The author of several dark and mysterious novels, including New York Times bestseller Gone Girl, Gillian Flynn authored the screenplay adaptation of the psychological thriller, which was directed by David Fincher. A longtime staff reporter and then television critic for Entertainment Weekly, Flynn moonlighted as a novelist, writing her first works while she was still working in journalism. Since her praised collaboration with Fincher, it’s likely we haven’t seen the last of Flynn’s writing for the screen.
English novelist Nick Hornby, who wrote wry and dry comedic classics High Fidelity and About A Boy, has also proven his chops in adapting novels for the screen. His penchant for writing characters who seek – who are aimless, unsure, or obsessed with self-discovery – is clear in all of his works, including his screenplays for An Education, Wild, and Brooklyn. In addition to a prolific body of work in writing and editing, Hornby has also authored lyrics for musical artist Ben Folds, and his interest in music is apparent in many of his works, especially High Fidelity, in which music is personal mythology.
Larry McMurtry specializes in writing the atmosphere and characters of cowboy country, from the old American West to the contemporary South. His novels include Terms of Endearment and Lonesome Dove, the latter a Pulitzer Prize winner that became the eponymous Emmy-winning television mini-series.
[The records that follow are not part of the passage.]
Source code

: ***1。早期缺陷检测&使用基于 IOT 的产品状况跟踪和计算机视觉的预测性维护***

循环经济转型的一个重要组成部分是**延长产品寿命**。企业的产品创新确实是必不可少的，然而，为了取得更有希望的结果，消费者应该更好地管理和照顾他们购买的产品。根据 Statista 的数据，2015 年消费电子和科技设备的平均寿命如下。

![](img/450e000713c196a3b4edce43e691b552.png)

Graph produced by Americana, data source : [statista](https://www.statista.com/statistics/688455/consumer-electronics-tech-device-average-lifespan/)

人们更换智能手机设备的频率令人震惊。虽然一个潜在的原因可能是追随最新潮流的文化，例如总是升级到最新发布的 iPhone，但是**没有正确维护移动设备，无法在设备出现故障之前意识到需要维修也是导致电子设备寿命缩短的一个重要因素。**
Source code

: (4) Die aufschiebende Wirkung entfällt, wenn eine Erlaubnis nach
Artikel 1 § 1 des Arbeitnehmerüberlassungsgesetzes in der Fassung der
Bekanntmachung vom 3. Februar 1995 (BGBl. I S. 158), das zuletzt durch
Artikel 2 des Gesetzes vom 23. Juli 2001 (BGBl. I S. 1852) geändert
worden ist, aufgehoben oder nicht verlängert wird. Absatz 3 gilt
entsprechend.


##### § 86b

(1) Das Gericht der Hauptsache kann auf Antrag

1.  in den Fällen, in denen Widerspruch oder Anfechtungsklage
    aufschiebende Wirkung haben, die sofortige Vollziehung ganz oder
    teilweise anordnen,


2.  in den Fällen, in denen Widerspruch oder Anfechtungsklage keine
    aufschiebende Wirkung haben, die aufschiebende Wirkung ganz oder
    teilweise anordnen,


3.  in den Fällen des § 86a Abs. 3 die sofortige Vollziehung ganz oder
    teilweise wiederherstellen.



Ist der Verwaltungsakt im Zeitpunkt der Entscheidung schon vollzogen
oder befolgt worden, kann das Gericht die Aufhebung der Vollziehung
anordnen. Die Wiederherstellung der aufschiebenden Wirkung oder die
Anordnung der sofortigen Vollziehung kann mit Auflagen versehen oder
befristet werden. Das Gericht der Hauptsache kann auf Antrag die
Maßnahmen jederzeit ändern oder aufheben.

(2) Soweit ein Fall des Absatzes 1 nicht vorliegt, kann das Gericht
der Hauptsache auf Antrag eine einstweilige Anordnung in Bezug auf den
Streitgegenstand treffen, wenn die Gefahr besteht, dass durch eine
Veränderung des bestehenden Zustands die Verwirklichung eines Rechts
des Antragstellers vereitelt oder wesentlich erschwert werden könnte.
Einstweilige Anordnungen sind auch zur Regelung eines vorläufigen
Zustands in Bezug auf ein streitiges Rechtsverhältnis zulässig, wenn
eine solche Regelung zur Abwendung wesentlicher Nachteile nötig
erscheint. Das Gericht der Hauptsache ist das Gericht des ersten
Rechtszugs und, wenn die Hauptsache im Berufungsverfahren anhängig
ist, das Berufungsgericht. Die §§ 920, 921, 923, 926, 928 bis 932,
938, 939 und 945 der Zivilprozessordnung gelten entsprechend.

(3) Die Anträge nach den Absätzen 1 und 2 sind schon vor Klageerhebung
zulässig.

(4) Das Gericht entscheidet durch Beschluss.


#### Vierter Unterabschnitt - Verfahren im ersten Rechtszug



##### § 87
McMurtry also co-wrote the screenplay for Brokeback Mountain with producer Diana Ossana, a tragic love story between cowboys whose representation of a multi-faceted same-sex relationship drew critical acclaim. McMurtry’s works have received over 30 Academy Award nominations and over a dozen wins.
Mario Puzo’s Mafia novels include the genre-defining The Godfather, which he co-adapted into the cinema trilogy directed by Francis Ford Coppola. His early career as a pulp journalist exposed him to anecdotes about the Mafia, which his publisher encouraged him to expound upon in the novel. The Godfather was a New York Times best-selling book and went on to be an Oscar winner as a film – Puzo took home Best Adapted Screenplay for both The Godfather and The Godfather Part II. Puzo also co-wrote the screenplay for 1978’s Superman.
John Steinbeck is firmly positioned in the American literary canon, with many lauded novels including Of Mice and Men, Cannery Row, East of Eden, Grapes of Wrath and so on considered emblematic of American literature. He wrote the screenplay for several films as well, including the adaptations of his own Viva Zapata and The Red Pony. Most of his popular novels were adapted as screenplays by other writers, animating his quintessential themes of downtrodden everymen against a world of injustice.